How quickly things change in the Internet world. These days, sources say, the site has fallen on tougher times. Insiders said Lonny is not publishing now and has put its staff on furlough. “They are looking for a cash infusion,” said one source. Adams declined to comment, noting she’s in negotiations. She added that an “exciting announcement” is coming in the next few weeks.
Lonny’s troubles could be unique to the site. Other shelter titles, both online and in print, are said to be holding strong despite the economy. Rue, Lonny’s biggest online rival, is profitable, said co-founder Crystal Gentilello. Rue celebrated its one-year anniversary in September. “We have eight people on the internal team, but for each issue we work with 25 to 45 contributors on a contract basis,” she said, listing advertisers such as Mitchell Gold + Bob Williams. “We believe in steady and sustainable growth. We haven’t had outside funding.”
Among print magazines, Veranda was up 17.2 percent last year in ad pages, and the momentum continues this year, up 20 percent through February. Elle Decor ended the year up 5 percent in paging and led the shelter category in total ad pages. House Beautiful finished the year flat, but the February issue is up 13 percent (the title also just made Adweek’s Hot List). The first issue of the year for Traditional Home is up 35 percent in ad pages, with 52 for the February/March issue versus 38 in the same issue a year ago. According to Media Industry Newsletter, Architectural Digest was up 9 percent in ad pages last year to 911.

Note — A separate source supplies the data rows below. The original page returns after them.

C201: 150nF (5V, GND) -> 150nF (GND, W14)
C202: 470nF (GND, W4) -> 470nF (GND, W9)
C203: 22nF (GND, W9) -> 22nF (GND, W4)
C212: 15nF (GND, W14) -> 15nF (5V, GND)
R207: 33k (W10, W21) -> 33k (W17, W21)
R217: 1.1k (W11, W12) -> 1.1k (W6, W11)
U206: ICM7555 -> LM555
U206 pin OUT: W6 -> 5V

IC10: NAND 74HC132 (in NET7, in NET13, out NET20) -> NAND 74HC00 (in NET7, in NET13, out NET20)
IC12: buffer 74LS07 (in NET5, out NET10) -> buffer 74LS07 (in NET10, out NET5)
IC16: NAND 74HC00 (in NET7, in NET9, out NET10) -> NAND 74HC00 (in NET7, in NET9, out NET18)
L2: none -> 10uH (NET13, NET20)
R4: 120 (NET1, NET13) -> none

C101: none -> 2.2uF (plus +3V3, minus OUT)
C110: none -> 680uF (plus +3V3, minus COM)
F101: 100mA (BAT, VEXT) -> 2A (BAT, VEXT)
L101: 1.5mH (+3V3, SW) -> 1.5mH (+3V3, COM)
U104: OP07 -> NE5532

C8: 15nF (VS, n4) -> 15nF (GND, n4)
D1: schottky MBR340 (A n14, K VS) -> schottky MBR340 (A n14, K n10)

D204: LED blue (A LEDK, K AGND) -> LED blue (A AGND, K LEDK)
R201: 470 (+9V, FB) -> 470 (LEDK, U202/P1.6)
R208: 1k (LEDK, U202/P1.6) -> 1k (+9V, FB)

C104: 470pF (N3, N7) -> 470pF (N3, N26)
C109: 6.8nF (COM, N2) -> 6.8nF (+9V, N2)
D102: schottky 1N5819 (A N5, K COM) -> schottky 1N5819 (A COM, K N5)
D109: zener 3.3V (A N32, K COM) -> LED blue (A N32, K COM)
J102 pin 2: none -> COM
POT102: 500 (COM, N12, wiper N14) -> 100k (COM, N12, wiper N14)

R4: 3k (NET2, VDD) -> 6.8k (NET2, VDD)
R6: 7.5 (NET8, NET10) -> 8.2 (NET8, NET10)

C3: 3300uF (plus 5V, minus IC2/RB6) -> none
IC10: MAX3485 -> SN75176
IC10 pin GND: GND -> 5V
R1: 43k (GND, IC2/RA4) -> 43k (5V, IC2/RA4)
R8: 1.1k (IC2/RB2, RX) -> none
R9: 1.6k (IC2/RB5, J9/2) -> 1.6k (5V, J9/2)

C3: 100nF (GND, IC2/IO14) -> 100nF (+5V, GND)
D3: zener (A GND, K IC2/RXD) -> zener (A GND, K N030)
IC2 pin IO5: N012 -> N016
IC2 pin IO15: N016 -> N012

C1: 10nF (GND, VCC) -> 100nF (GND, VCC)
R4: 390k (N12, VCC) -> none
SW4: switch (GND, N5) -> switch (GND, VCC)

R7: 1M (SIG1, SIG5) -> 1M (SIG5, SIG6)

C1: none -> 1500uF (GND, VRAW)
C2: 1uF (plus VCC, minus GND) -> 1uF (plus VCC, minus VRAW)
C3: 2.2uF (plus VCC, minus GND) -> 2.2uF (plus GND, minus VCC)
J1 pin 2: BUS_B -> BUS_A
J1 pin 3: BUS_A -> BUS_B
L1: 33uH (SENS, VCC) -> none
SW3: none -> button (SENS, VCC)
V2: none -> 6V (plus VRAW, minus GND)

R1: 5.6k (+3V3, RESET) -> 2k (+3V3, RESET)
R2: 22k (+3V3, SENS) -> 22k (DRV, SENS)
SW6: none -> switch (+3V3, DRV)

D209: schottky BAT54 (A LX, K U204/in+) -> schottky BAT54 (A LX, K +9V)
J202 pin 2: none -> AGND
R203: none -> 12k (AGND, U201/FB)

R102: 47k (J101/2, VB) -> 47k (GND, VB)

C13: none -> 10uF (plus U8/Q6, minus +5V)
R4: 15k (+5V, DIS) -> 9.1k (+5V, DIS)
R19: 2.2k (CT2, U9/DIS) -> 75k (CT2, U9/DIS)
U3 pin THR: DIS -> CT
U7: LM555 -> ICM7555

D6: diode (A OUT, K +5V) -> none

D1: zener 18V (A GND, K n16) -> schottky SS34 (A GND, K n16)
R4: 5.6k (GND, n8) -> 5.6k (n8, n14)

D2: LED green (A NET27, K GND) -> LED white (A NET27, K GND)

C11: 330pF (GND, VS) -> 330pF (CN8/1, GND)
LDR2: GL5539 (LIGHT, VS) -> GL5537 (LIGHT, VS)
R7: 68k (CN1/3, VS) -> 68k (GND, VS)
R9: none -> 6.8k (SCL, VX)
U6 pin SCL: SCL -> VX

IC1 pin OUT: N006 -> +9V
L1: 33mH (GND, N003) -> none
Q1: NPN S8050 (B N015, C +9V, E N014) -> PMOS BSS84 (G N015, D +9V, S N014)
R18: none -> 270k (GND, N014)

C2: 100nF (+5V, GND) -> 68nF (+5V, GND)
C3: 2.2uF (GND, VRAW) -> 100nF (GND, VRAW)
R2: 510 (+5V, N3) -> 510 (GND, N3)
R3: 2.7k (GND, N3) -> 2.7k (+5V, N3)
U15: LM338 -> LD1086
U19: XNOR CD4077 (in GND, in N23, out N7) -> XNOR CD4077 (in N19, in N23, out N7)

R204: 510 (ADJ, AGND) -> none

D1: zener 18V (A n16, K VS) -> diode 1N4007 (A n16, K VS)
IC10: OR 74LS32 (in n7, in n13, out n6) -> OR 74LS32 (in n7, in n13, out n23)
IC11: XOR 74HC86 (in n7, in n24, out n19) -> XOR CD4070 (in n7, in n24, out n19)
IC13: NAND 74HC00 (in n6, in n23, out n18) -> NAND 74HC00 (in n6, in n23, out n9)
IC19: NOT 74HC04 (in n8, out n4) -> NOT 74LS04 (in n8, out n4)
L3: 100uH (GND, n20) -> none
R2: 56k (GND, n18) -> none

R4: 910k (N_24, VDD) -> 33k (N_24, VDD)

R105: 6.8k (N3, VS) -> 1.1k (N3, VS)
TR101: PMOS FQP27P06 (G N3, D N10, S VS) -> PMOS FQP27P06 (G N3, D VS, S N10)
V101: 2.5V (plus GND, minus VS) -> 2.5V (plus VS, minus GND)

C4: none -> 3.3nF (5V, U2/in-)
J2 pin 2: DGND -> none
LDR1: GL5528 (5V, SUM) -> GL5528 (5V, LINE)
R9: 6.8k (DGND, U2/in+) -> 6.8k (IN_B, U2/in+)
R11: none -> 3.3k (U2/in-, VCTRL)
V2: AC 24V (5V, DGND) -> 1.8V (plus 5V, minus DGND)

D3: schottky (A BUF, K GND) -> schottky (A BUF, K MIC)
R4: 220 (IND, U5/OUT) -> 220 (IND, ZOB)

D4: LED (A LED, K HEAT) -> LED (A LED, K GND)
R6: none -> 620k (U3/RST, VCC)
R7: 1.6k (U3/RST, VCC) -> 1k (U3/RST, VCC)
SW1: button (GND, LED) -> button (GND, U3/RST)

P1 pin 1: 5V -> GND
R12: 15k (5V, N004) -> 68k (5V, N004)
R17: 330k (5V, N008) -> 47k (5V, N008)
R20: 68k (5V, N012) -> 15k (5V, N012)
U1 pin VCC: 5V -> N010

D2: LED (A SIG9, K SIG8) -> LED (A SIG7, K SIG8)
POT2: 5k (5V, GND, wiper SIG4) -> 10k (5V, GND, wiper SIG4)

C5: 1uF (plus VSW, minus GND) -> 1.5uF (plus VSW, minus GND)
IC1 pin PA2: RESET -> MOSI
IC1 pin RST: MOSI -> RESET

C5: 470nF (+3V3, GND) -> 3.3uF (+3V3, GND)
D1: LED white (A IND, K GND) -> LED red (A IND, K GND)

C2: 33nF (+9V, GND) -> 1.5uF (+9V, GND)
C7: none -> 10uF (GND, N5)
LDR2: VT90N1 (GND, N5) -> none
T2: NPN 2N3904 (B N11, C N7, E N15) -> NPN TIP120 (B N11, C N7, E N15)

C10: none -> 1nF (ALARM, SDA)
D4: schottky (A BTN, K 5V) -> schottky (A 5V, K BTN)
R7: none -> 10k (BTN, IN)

Advertisers are slowly coming back, but newsstand remains a challenge. During the first half, Elle Decor reported an uptick of 5.8 percent in single-copy sales, Veranda was up 3.2 percent at newsstand and House Beautiful was up 2 percent. Two other titles reported sharp declines: Single-copy sales for Architectural Digest fell 14 percent, and Traditional Home reported a 25 percent drop in newsstand sales.